The answer is to be the data below, written out in full and exactly.

────────────────

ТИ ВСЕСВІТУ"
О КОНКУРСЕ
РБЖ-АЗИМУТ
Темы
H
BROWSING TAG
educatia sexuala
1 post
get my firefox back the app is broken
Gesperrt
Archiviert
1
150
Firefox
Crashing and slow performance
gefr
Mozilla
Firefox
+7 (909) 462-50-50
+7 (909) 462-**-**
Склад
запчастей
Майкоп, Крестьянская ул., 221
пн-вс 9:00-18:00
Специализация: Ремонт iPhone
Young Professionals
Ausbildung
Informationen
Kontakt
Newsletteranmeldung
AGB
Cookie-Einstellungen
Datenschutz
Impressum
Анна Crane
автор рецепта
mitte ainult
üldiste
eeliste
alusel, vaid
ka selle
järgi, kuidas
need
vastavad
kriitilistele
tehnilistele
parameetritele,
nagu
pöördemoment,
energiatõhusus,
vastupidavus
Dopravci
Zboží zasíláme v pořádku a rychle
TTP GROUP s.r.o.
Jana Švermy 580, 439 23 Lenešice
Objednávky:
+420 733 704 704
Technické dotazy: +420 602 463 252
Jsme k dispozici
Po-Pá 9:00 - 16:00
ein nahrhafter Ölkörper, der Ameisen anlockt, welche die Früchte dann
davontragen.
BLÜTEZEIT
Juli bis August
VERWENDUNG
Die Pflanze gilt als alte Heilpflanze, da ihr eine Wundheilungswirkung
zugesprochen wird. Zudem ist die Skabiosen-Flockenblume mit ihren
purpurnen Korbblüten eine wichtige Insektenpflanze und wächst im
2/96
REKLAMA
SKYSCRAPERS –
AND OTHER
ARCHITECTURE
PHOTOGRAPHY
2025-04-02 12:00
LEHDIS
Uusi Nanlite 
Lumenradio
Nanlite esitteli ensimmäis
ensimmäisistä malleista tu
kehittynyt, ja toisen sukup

────────────────

* _Solution to the exercise_:
ТИ ВСЕСВІТУ"
О КОНКУРСЕ
РБЖ-АЗИМУТ
Темы
H
BROWSING TAG
educatia sexuala
1 post
get my firefox back the app is broken
Gesperrt
Archiviert
1
150
Firefox
Crashing and slow performance
gefr
Mozilla
Firefox
+7 (909) 462-50-50
+7 (909) 462-**-**
Склад
запчастей
Майкоп, Крестьянская ул., 221
пн-вс 9:00-18:00
Специализация: Ремонт iPhone
Young Professionals
Ausbildung
Informationen
Kontakt
Newsletteranmeldung
AGB
Cookie-Einstellungen
Datenschutz
Impressum
Анна Crane
автор рецепта
mitte ainult
üldiste
eeliste
alusel, vaid
ka selle
järgi, kuidas
need
vastavad
kriitilistele
tehnilistele
parameetritele,
nagu
pöördemoment,
energiatõhusus,
vastupidavus
Dopravci
Zboží zasíláme v pořádku a rychle
TTP GROUP s.r.o.
Jana Švermy 580, 439 23 Lenešice
Objednávky:
+420 733 704 704
Technické dotazy: +420 602 463 252
Jsme k dispozici
Po-Pá 9:00 - 16:00
ein nahrhafter Ölkörper, der Ameisen anlockt, welche die Früchte dann
davontragen.
BLÜTEZEIT
Juli bis August
VERWENDUNG
Die Pflanze gilt als alte Heilpflanze, da ihr eine Wundheilungswirkung
zugesprochen wird. Zudem ist die Skabiosen-Flockenblume mit ihren
purpurnen Korbblüten eine wichtige Insektenpflanze und wächst im
2/96
REKLAMA
SKYSCRAPERS –
AND OTHER
ARCHITECTURE
PHOTOGRAPHY
2025-04-02 12:00
LEHDIS
Uusi Nanlite 
Lumenradio
Nanlite esitteli ensimmäis
ensimmäisistä malleista tu
kehittynyt, ja toisen sukup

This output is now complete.